**STATED TASK:**
Format each line of the items below as a string in a single JSON list, one string per line and no blank lines.

**INPUT FOR THIS TASK:**
START

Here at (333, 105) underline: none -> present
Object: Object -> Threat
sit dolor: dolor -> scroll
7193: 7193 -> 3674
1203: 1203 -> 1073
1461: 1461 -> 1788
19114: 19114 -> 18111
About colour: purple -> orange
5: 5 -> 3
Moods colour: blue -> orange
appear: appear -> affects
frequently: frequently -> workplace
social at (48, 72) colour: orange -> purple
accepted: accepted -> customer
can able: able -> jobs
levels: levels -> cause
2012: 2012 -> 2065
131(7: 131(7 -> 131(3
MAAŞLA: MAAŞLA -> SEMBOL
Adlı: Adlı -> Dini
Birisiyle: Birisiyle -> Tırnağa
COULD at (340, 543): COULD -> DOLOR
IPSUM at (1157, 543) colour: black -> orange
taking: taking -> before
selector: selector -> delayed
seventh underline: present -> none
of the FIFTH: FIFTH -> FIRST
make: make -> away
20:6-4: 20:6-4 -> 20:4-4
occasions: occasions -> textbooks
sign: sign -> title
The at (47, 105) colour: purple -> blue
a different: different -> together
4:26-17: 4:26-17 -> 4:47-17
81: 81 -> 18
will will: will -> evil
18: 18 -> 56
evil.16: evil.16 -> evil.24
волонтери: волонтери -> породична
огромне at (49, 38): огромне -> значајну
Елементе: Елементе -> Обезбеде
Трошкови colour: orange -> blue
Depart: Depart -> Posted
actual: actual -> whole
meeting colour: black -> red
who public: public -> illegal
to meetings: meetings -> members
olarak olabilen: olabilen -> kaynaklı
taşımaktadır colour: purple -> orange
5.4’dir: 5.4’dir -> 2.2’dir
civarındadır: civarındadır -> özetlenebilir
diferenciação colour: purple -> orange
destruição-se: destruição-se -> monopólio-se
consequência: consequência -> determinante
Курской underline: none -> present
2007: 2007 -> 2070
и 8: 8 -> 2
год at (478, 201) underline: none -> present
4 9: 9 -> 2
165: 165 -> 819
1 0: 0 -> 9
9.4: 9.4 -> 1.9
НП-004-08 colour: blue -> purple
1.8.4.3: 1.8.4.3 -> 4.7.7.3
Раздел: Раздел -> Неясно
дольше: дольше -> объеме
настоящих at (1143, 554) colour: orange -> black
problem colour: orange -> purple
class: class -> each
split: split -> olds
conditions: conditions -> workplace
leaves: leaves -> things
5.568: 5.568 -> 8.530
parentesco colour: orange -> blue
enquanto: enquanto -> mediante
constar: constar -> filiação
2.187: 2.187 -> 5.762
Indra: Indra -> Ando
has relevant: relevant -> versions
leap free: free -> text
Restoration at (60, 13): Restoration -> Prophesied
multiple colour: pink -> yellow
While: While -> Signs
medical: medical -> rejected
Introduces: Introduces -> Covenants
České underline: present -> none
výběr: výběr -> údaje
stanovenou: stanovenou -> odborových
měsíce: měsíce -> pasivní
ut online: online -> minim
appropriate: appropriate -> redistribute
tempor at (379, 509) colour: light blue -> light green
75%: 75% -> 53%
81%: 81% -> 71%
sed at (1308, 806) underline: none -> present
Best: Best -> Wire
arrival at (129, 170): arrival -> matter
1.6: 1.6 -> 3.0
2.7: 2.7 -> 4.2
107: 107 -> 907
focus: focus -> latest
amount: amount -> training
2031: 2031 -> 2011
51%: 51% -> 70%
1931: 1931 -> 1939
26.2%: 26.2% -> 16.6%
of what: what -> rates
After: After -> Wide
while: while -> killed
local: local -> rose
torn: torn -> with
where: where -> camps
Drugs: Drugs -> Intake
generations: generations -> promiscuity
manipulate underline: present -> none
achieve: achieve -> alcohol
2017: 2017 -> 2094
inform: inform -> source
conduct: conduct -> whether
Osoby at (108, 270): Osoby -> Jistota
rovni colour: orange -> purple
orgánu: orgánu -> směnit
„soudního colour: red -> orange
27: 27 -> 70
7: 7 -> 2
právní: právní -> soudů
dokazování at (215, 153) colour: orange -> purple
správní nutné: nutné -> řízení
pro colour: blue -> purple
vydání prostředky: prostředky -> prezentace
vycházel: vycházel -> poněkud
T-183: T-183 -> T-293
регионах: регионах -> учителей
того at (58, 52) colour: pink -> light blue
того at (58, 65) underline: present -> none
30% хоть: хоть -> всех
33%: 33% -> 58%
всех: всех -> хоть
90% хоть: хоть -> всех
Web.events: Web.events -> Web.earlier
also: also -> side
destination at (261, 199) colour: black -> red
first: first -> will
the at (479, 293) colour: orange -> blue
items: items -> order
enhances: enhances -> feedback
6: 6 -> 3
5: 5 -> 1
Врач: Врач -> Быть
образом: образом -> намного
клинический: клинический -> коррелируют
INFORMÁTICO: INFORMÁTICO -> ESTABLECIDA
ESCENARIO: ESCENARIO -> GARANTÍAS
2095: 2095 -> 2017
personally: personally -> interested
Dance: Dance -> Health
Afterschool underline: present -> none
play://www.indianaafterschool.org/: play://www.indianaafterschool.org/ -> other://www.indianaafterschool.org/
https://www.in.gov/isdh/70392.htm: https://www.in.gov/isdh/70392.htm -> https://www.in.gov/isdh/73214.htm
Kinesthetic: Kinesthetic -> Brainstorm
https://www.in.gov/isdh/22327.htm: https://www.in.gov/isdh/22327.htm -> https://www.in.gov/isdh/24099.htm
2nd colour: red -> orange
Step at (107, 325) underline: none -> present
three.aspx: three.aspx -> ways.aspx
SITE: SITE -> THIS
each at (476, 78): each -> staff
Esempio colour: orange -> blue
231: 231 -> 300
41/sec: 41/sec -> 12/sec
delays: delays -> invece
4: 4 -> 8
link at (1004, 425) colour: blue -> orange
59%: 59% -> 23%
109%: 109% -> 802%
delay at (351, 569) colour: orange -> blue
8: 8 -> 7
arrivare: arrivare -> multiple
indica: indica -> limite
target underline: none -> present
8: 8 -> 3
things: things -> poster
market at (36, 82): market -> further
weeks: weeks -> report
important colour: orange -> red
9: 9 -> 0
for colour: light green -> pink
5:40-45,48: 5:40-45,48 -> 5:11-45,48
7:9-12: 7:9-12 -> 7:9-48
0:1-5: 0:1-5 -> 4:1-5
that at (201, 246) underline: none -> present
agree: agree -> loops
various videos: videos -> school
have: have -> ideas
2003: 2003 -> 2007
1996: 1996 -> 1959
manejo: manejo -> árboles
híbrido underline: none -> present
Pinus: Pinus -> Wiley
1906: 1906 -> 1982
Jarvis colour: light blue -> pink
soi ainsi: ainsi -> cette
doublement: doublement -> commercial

END

**RESPONSE TO THE TASK:**
[
  "Here at (333, 105) underline: none -> present",
  "Object: Object -> Threat",
  "sit dolor: dolor -> scroll",
  "7193: 7193 -> 3674",
  "1203: 1203 -> 1073",
  "1461: 1461 -> 1788",
  "19114: 19114 -> 18111",
  "About colour: purple -> orange",
  "5: 5 -> 3",
  "Moods colour: blue -> orange",
  "appear: appear -> affects",
  "frequently: frequently -> workplace",
  "social at (48, 72) colour: orange -> purple",
  "accepted: accepted -> customer",
  "can able: able -> jobs",
  "levels: levels -> cause",
  "2012: 2012 -> 2065",
  "131(7: 131(7 -> 131(3",
  "MAAŞLA: MAAŞLA -> SEMBOL",
  "Adlı: Adlı -> Dini",
  "Birisiyle: Birisiyle -> Tırnağa",
  "COULD at (340, 543): COULD -> DOLOR",
  "IPSUM at (1157, 543) colour: black -> orange",
  "taking: taking -> before",
  "selector: selector -> delayed",
  "seventh underline: present -> none",
  "of the FIFTH: FIFTH -> FIRST",
  "make: make -> away",
  "20:6-4: 20:6-4 -> 20:4-4",
  "occasions: occasions -> textbooks",
  "sign: sign -> title",
  "The at (47, 105) colour: purple -> blue",
  "a different: different -> together",
  "4:26-17: 4:26-17 -> 4:47-17",
  "81: 81 -> 18",
  "will will: will -> evil",
  "18: 18 -> 56",
  "evil.16: evil.16 -> evil.24",
  "волонтери: волонтери -> породична",
  "огромне at (49, 38): огромне -> значајну",
  "Елементе: Елементе -> Обезбеде",
  "Трошкови colour: orange -> blue",
  "Depart: Depart -> Posted",
  "actual: actual -> whole",
  "meeting colour: black -> red",
  "who public: public -> illegal",
  "to meetings: meetings -> members",
  "olarak olabilen: olabilen -> kaynaklı",
  "taşımaktadır colour: purple -> orange",
  "5.4’dir: 5.4’dir -> 2.2’dir",
  "civarındadır: civarındadır -> özetlenebilir",
  "diferenciação colour: purple -> orange",
  "destruição-se: destruição-se -> monopólio-se",
  "consequência: consequência -> determinante",
  "Курской underline: none -> present",
  "2007: 2007 -> 2070",
  "и 8: 8 -> 2",
  "год at (478, 201) underline: none -> present",
  "4 9: 9 -> 2",
  "165: 165 -> 819",
  "1 0: 0 -> 9",
  "9.4: 9.4 -> 1.9",
  "НП-004-08 colour: blue -> purple",
  "1.8.4.3: 1.8.4.3 -> 4.7.7.3",
  "Раздел: Раздел -> Неясно",
  "дольше: дольше -> объеме",
  "настоящих at (1143, 554) colour: orange -> black",
  "problem colour: orange -> purple",
  "class: class -> each",
  "split: split -> olds",
  "conditions: conditions -> workplace",
  "leaves: leaves -> things",
  "5.568: 5.568 -> 8.530",
  "parentesco colour: orange -> blue",
  "enquanto: enquanto -> mediante",
  "constar: constar -> filiação",
  "2.187: 2.187 -> 5.762",
  "Indra: Indra -> Ando",
  "has relevant: relevant -> versions",
  "leap free: free -> text",
  "Restoration at (60, 13): Restoration -> Prophesied",
  "multiple colour: pink -> yellow",
  "While: While -> Signs",
  "medical: medical -> rejected",
  "Introduces: Introduces -> Covenants",
  "České underline: present -> none",
  "výběr: výběr -> údaje",
  "stanovenou: stanovenou -> odborových",
  "měsíce: měsíce -> pasivní",
  "ut online: online -> minim",
  "appropriate: appropriate -> redistribute",
  "tempor at (379, 509) colour: light blue -> light green",
  "75%: 75% -> 53%",
  "81%: 81% -> 71%",
  "sed at (1308, 806) underline: none -> present",
  "Best: Best -> Wire",
  "arrival at (129, 170): arrival -> matter",
  "1.6: 1.6 -> 3.0",
  "2.7: 2.7 -> 4.2",
  "107: 107 -> 907",
  "focus: focus -> latest",
  "amount: amount -> training",
  "2031: 2031 -> 2011",
  "51%: 51% -> 70%",
  "1931: 1931 -> 1939",
  "26.2%: 26.2% -> 16.6%",
  "of what: what -> rates",
  "After: After -> Wide",
  "while: while -> killed",
  "local: local -> rose",
  "torn: torn -> with",
  "where: where -> camps",
  "Drugs: Drugs -> Intake",
  "generations: generations -> promiscuity",
  "manipulate underline: present -> none",
  "achieve: achieve -> alcohol",
  "2017: 2017 -> 2094",
  "inform: inform -> source",
  "conduct: conduct -> whether",
  "Osoby at (108, 270): Osoby -> Jistota",
  "rovni colour: orange -> purple",
  "orgánu: orgánu -> směnit",
  "„soudního colour: red -> orange",
  "27: 27 -> 70",
  "7: 7 -> 2",
  "právní: právní -> soudů",
  "dokazování at (215, 153) colour: orange -> purple",
  "správní nutné: nutné -> řízení",
  "pro colour: blue -> purple",
  "vydání prostředky: prostředky -> prezentace",
  "vycházel: vycházel -> poněkud",
  "T-183: T-183 -> T-293",
  "регионах: регионах -> учителей",
  "того at (58, 52) colour: pink -> light blue",
  "того at (58, 65) underline: present -> none",
  "30% хоть: хоть -> всех",
  "33%: 33% -> 58%",
  "всех: всех -> хоть",
  "90% хоть: хоть -> всех",
  "Web.events: Web.events -> Web.earlier",
  "also: also -> side",
  "destination at (261, 199) colour: black -> red",
  "first: first -> will",
  "the at (479, 293) colour: orange -> blue",
  "items: items -> order",
  "enhances: enhances -> feedback",
  "6: 6 -> 3",
  "5: 5 -> 1",
  "Врач: Врач -> Быть",
  "образом: образом -> намного",
  "клинический: клинический -> коррелируют",
  "INFORMÁTICO: INFORMÁTICO -> ESTABLECIDA",
  "ESCENARIO: ESCENARIO -> GARANTÍAS",
  "2095: 2095 -> 2017",
  "personally: personally -> interested",
  "Dance: Dance -> Health",
  "Afterschool underline: present -> none",
  "play://www.indianaafterschool.org/: play://www.indianaafterschool.org/ -> other://www.indianaafterschool.org/",
  "https://www.in.gov/isdh/70392.htm: https://www.in.gov/isdh/70392.htm -> https://www.in.gov/isdh/73214.htm",
  "Kinesthetic: Kinesthetic -> Brainstorm",
  "https://www.in.gov/isdh/22327.htm: https://www.in.gov/isdh/22327.htm -> https://www.in.gov/isdh/24099.htm",
  "2nd colour: red -> orange",
  "Step at (107, 325) underline: none -> present",
  "three.aspx: three.aspx -> ways.aspx",
  "SITE: SITE -> THIS",
  "each at (476, 78): each -> staff",
  "Esempio colour: orange -> blue",
  "231: 231 -> 300",
  "41/sec: 41/sec -> 12/sec",
  "delays: delays -> invece",
  "4: 4 -> 8",
  "link at (1004, 425) colour: blue -> orange",
  "59%: 59% -> 23%",
  "109%: 109% -> 802%",
  "delay at (351, 569) colour: orange -> blue",
  "8: 8 -> 7",
  "arrivare: arrivare -> multiple",
  "indica: indica -> limite",
  "target underline: none -> present",
  "8: 8 -> 3",
  "things: things -> poster",
  "market at (36, 82): market -> further",
  "weeks: weeks -> report",
  "important colour: orange -> red",
  "9: 9 -> 0",
  "for colour: light green -> pink",
  "5:40-45,48: 5:40-45,48 -> 5:11-45,48",
  "7:9-12: 7:9-12 -> 7:9-48",
  "0:1-5: 0:1-5 -> 4:1-5",
  "that at (201, 246) underline: none -> present",
  "agree: agree -> loops",
  "various videos: videos -> school",
  "have: have -> ideas",
  "2003: 2003 -> 2007",
  "1996: 1996 -> 1959",
  "manejo: manejo -> árboles",
  "híbrido underline: none -> present",
  "Pinus: Pinus -> Wiley",
  "1906: 1906 -> 1982",
  "Jarvis colour: light blue -> pink",
  "soi ainsi: ainsi -> cette",
  "doublement: doublement -> commercial"
]